Nuestra primera evidencia al nacer es el dolor de la carne. Nacemos envueltos en llanto, un llanto que es la bienvenida a la vida. El cuerpo es nuestra primera verdad pero nos evadimos de ella a través del lenguaje, basta con comprobar que los tanatorios son uno de los lugares donde más alto se habla en un acto inconsciente de negación de la muerte. Y es que el cadáver es un sinvergüenza (¿Fue Eugenio Trías quien dijo esto?) que muestra sin pudor la evidencia de la mortalidad carnal. Un cuerpo inerte es un monstruo que da pavor.  La muerte instala la entropía en la carne orgánica y organizada, lo apolíneo retrocede con la lividez que es antesala de la descomposición, cosa que nos resulta abyecta a la vez que morbosamente atractiva. Lo monstruoso, pues, no está sólo en lo deforme, nuestro propio organismo es su residencia. Así el terror va con nosotros, íntimamente unido a nuestra corporeidad, la misma que nos arroja al espacio donde se conjuga el miedo a la muerte, el erotismo y la metamorfosis supurante de lo abyecto. Y esta senda del asco y la belleza tiene una sintonía perfecta en la atonalidad mecánica de la música de Howard Shore para Videodrome (1985, David Cronemberg)

Consigna: Según el texto fuente, ¿por qué se habla tan alto en los tanatorios? Explícalo en una a tres oraciones.

Entradas proporcionadas:
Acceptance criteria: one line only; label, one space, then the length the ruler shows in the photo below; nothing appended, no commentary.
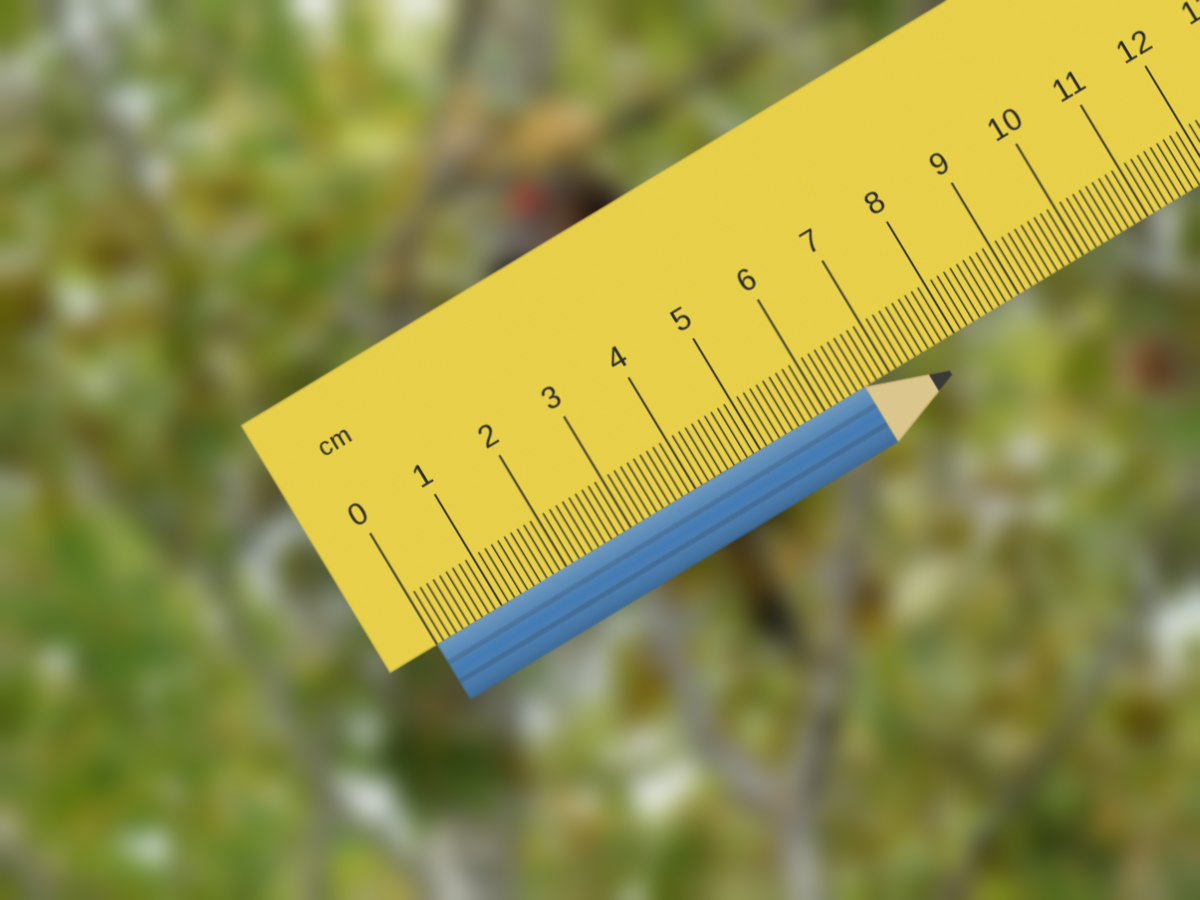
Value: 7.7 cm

--

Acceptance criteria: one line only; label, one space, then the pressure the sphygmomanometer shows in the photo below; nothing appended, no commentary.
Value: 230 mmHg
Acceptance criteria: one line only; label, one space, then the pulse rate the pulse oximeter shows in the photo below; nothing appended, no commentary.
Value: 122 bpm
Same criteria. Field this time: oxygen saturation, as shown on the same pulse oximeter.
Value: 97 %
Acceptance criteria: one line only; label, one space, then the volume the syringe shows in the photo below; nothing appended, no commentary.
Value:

Tu respuesta: El cuerpo es nuestra primera verdad, pero nos evadimos de ella a través del lenguaje. Hablar alto en los tanatorios es un acto inconsciente de negación de la muerte.